TASK TO CARRY OUT = Extract every line of the records that contains the string "Таллине".
====== DATASET ENTRIES
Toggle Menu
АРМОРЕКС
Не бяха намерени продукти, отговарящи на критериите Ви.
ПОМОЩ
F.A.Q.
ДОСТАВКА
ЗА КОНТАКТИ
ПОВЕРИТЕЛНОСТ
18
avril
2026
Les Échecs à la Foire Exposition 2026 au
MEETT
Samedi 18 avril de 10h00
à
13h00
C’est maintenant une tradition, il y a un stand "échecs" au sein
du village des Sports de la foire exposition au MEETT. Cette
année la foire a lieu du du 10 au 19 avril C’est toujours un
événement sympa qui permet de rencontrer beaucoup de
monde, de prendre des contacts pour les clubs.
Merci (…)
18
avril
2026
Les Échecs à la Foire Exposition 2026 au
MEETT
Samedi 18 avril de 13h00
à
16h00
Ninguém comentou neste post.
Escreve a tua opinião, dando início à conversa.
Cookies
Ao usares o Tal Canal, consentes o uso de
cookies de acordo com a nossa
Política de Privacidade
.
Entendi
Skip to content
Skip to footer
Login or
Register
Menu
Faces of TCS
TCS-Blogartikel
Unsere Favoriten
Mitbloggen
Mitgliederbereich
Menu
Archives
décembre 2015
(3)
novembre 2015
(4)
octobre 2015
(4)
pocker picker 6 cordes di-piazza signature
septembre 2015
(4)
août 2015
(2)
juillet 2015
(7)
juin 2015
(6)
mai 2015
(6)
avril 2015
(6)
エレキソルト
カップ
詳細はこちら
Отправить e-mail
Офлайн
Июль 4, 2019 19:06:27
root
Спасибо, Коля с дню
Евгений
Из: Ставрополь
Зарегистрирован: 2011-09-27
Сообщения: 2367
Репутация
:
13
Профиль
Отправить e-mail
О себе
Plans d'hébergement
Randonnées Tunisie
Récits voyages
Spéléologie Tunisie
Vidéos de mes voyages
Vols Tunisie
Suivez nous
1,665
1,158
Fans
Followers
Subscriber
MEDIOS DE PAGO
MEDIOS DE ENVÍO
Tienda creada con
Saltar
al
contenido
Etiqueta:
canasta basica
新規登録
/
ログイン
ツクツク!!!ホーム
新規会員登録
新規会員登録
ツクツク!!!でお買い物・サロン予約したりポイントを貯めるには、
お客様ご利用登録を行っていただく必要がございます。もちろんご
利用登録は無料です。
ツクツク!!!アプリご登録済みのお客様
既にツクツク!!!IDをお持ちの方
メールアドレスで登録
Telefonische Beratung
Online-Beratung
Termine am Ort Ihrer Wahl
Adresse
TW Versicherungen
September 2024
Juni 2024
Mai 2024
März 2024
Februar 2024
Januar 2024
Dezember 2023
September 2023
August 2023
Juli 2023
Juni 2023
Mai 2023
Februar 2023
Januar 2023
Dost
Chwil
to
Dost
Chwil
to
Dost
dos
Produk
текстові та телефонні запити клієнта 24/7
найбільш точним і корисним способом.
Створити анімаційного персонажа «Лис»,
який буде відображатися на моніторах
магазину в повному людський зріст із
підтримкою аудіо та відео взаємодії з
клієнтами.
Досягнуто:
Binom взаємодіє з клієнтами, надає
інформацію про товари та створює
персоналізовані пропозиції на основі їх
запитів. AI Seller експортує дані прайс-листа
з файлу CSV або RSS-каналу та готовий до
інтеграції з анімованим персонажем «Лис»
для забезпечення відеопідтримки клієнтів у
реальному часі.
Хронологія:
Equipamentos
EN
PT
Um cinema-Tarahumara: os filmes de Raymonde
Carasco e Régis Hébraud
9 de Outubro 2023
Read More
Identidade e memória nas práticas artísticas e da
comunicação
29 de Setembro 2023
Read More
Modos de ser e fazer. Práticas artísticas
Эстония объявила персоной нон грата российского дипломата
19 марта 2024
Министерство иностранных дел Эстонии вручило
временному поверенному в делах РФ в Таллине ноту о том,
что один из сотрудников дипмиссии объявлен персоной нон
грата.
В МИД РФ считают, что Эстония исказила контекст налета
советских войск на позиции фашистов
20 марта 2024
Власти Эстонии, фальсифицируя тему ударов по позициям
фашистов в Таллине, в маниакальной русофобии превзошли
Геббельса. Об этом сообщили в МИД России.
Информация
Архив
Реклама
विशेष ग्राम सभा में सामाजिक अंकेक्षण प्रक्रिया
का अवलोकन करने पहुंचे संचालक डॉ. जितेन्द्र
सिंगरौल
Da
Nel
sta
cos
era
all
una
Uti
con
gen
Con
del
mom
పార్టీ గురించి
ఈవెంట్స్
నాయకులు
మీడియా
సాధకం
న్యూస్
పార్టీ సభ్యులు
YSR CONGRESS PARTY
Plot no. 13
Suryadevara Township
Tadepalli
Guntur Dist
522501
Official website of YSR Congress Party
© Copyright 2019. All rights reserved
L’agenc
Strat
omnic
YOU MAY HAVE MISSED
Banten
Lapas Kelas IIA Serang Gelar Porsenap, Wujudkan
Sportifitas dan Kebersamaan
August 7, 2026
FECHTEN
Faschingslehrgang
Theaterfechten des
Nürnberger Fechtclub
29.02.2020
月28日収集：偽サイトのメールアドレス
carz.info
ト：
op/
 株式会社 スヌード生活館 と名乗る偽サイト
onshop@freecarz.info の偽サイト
============
EXERCISE ANSWER =
временному поверенному в делах РФ в Таллине ноту о том,
фашистов в Таллине, в маниакальной русофобии превзошли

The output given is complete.